CAPPS, EDWARD (1866—), American classical scholar, was born at Jacksonville, Ill., Dec. 21 1866. He was educated at Illinois College (A.B. 1887) and Yale (Ph.D. 1891). In 1890 he was appointed tutor at Yale. In 1892 he joined the faculty of the newly-founded university of Chicago as professor of Greek language and literature, remaining such until 1907. In 1903 he was special lecturer at Harvard, and during the next two years studied at Athens and Halle. During 1906–7 he was managing editor of Classical Philology, in 1907 was elected president of the Classical Association of the Middle West and South, and the same year was called to Princeton as professor of classics. In 1914 he was elected president of the American Philological Association, and in 1917 was Turnbull lecturer on poetry at Johns Hopkins. In 1918 he was appointed head of the American Red Cross commission to Greece with the rank of colonel. In 1920 he was appointed minister to Greece, resigning in March 1921 and returning to Princeton.
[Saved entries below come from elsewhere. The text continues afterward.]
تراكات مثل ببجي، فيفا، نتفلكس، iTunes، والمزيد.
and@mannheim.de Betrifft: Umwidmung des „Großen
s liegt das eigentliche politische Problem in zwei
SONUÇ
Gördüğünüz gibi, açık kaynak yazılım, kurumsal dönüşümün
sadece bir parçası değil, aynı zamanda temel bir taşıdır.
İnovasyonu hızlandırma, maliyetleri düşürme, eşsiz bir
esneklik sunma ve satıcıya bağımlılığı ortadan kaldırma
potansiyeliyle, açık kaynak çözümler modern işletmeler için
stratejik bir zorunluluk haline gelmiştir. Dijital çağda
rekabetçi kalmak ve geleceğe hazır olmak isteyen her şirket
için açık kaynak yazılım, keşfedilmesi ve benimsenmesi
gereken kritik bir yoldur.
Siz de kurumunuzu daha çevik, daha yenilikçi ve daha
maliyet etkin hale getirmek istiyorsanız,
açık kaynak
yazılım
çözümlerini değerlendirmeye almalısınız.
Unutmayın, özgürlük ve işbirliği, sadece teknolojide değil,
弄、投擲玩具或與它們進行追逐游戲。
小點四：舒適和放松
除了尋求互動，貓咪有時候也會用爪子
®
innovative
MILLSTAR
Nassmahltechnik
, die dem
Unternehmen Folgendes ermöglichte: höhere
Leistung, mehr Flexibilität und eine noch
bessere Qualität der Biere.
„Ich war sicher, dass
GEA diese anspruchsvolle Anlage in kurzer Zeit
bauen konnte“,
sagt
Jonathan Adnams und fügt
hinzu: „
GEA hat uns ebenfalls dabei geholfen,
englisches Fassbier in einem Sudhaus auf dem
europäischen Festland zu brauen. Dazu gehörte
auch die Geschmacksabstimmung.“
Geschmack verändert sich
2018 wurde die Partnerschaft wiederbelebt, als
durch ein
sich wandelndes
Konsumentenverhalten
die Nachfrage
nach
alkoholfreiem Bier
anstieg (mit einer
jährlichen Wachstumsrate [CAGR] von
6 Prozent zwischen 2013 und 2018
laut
A leading authority on the Greek theatre, he contributed much to philological journals.

His works include The Stage in the Greek Theatre (1891); From Homer to Theocritus (1901); The Introduction of Comedy into the City Dionysia: a Chronological Study in Greek Literary History (1903) and Four Plays of Menander (1910). He was editor-in-chief of the University of Chicago Decennial Publications, 29 volumes.